The public comment period opened last week and runs through June 30. The park service hopes to identify projects that can document the historic character of the neighborhood as experienced by former president Bill Clinton.
The home at 117 South Hervey St. in Hope is where Clinton spent the first four years of his life, after his father, William Jefferson Blythe, Jr. died in a tragic automobile accident just three months before the then future president’s August 1946 birth.
He lived in the house with his mother, the late Virginia Clinton Kelley, and his maternal grandparents. He continued to visit his grandparents there until his grandfather's death in 1956.
The park service says the neighborhood has changed over the past several decades, moving from residential to more commercial development.
Although the home first opened to the public in 1997, it was only officially designated as a National Historic Site in 2011.
The site includes about one acre of land, and is composed of three buildings and a memorial garden located a few blocks west of downtown Hope.
The purpose of the NPS report and assessment is to identify key landscape resources at the site and provide schematic recommendations for protecting it while accommodating visitor use.
Treatment recommendations would focus on specific components of the landscape to assist the NPS in managing the historic property, provide support for neighboring landowners interested in preservation, and establish a foundation of information that will assist in the development of an interpretive program at the site.
The project is currently in the “scoping” phase of the project. Scoping is the first step in the planning process and consists of an information gathering process. Public comments are important in defining the issues and concerns to be addressed in the CLR/EA.

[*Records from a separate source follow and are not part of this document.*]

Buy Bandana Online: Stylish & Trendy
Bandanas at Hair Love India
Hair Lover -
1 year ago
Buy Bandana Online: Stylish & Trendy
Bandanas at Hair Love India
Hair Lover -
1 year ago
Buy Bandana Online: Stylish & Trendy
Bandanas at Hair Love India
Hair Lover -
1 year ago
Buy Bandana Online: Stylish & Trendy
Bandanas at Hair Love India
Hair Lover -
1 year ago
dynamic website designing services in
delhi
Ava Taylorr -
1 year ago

Documentation produced by the CLR will provide necessary guidance for park managers to manage the cultural landscape and perhaps work with local officials and adjacent property owners to maintain and/or restore elements of the historic landscape.
The document will define the landscape boundary, identify significant viewsheds; document contributing features that historically defined the Clinton Home and neighborhood streetscape; and identify a series of phased implement projects that may be needed to improve condition, enhance landscape integrity, and provide compatible visitor amenities within the park.
The treatment recommendations should reference the entire project area, but might also focus on specific component landscapes to assist the NPS with managing the historic property, provide support for neighboring landowners interested in preservation, and establish a foundation of information that will permit the development of an interpretive program.